Start of MATERIAL FOR THIS EXERCISE

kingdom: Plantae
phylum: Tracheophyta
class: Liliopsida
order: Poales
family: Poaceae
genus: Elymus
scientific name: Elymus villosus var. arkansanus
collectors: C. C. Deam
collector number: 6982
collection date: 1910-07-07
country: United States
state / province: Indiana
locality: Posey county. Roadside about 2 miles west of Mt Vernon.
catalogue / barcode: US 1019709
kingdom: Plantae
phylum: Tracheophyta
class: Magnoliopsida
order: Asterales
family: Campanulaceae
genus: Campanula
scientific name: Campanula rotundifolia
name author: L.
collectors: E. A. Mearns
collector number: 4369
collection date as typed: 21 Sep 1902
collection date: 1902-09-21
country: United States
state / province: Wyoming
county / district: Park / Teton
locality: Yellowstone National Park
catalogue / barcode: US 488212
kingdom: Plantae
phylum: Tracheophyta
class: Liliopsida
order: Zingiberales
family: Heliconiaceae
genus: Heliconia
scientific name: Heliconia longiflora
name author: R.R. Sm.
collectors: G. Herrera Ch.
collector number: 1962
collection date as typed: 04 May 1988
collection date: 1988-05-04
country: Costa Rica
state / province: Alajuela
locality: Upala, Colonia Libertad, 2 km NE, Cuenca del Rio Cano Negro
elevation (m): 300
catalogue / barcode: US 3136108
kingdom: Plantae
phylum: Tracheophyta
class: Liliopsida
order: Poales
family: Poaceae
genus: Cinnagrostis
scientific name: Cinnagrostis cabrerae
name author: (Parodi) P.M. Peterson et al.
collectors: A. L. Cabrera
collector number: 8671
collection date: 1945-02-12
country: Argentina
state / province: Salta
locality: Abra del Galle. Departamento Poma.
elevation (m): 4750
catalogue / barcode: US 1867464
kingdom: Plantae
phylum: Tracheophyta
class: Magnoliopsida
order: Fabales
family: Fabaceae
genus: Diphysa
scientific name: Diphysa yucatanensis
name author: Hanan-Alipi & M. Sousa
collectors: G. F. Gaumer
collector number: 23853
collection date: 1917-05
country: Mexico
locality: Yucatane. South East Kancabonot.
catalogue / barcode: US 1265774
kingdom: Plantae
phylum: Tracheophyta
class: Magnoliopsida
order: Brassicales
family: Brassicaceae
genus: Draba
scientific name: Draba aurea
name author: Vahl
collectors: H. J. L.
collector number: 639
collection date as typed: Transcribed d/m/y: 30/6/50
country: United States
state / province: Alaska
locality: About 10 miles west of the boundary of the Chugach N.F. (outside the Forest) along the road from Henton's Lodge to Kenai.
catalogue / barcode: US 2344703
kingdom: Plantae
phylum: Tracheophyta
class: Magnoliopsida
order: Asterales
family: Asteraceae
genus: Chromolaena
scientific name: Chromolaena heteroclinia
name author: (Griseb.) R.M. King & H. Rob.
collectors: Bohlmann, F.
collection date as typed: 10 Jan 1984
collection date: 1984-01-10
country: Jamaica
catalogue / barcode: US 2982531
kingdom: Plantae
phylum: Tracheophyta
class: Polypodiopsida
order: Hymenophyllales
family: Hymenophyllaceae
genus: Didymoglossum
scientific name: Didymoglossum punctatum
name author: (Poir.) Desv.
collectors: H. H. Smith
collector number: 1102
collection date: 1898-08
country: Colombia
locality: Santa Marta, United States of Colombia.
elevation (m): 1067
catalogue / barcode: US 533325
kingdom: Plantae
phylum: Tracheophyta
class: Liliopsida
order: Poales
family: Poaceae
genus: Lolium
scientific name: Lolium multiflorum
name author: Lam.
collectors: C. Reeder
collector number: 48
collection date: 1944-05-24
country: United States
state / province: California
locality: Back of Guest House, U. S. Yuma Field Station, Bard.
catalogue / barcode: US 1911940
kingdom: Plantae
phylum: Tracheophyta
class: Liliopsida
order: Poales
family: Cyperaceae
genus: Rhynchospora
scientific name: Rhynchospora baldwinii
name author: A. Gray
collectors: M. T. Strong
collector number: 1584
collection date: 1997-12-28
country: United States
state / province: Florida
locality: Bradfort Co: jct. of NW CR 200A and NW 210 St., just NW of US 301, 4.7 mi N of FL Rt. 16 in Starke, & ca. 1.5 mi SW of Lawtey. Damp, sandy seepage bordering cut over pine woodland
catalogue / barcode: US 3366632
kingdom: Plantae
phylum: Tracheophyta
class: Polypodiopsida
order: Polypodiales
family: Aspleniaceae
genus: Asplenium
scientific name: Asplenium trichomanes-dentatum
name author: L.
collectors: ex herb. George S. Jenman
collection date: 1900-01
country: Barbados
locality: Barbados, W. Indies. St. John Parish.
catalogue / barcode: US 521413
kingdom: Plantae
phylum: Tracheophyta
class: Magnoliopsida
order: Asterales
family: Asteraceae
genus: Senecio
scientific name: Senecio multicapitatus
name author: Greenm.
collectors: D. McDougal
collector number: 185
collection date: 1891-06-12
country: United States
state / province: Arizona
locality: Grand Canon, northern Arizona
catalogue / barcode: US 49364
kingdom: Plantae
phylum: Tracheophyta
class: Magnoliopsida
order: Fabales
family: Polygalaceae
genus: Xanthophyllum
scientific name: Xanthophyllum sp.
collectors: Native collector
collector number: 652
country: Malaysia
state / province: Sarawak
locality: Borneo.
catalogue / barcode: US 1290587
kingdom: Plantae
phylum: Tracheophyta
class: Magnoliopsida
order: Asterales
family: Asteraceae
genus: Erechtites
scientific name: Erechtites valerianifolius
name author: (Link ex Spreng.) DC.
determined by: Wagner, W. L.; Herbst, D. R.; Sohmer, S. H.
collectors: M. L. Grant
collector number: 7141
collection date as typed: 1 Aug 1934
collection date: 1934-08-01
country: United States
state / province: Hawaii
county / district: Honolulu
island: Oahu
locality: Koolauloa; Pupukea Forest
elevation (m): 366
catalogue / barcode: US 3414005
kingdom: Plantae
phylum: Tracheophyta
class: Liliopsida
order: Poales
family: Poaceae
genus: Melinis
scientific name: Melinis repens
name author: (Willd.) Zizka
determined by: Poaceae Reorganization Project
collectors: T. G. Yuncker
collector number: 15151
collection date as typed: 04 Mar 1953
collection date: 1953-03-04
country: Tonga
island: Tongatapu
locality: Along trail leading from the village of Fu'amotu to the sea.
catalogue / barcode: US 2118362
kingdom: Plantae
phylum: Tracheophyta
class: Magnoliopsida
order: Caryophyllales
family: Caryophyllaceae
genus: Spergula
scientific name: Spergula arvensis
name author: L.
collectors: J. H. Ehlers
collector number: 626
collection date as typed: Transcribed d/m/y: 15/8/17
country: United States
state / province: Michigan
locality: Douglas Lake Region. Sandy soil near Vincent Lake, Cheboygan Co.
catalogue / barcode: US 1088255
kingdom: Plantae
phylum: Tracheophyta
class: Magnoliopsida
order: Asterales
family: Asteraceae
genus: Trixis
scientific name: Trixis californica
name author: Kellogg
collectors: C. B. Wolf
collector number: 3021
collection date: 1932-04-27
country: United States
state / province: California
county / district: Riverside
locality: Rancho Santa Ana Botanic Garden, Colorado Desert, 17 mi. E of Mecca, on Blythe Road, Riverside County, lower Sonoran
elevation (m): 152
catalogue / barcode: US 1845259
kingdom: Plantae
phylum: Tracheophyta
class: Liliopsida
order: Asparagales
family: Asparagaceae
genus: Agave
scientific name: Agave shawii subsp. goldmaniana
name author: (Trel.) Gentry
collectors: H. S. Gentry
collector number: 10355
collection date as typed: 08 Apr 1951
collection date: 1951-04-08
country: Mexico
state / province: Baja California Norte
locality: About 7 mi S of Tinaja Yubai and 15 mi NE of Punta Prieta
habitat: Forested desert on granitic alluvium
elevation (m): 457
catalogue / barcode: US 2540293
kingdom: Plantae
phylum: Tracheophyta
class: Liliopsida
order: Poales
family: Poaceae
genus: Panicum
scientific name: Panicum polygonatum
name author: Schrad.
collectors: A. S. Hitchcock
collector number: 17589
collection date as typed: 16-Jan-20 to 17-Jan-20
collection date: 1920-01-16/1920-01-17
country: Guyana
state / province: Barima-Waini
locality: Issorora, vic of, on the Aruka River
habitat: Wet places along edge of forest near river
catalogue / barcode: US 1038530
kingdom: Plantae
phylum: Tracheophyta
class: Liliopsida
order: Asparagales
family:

End of MATERIAL FOR THIS EXERCISE

▶ [REQUIREMENTS] Update the part of the material that opens with the line containing "elevation (m): 1067" and closes with the line containing "collectors: ex herb. George S. Jenman" by replacing "locality" with "site" and leaving everything else unchanged. Give only those lines.

▶ [ANSWER IN FULL]
elevation (m): 1067
catalogue / barcode: US 533325
kingdom: Plantae
phylum: Tracheophyta
class: Liliopsida
order: Poales
family: Poaceae
genus: Lolium
scientific name: Lolium multiflorum
name author: Lam.
collectors: C. Reeder
collector number: 48
collection date: 1944-05-24
country: United States
state / province: California
site: Back of Guest House, U. S. Yuma Field Station, Bard.
catalogue / barcode: US 1911940
kingdom: Plantae
phylum: Tracheophyta
class: Liliopsida
order: Poales
family: Cyperaceae
genus: Rhynchospora
scientific name: Rhynchospora baldwinii
name author: A. Gray
collectors: M. T. Strong
collector number: 1584
collection date: 1997-12-28
country: United States
state / province: Florida
site: Bradfort Co: jct. of NW CR 200A and NW 210 St., just NW of US 301, 4.7 mi N of FL Rt. 16 in Starke, & ca. 1.5 mi SW of Lawtey. Damp, sandy seepage bordering cut over pine woodland
catalogue / barcode: US 3366632
kingdom: Plantae
phylum: Tracheophyta
class: Polypodiopsida
order: Polypodiales
family: Aspleniaceae
genus: Asplenium
scientific name: Asplenium trichomanes-dentatum
name author: L.
collectors: ex herb. George S. Jenman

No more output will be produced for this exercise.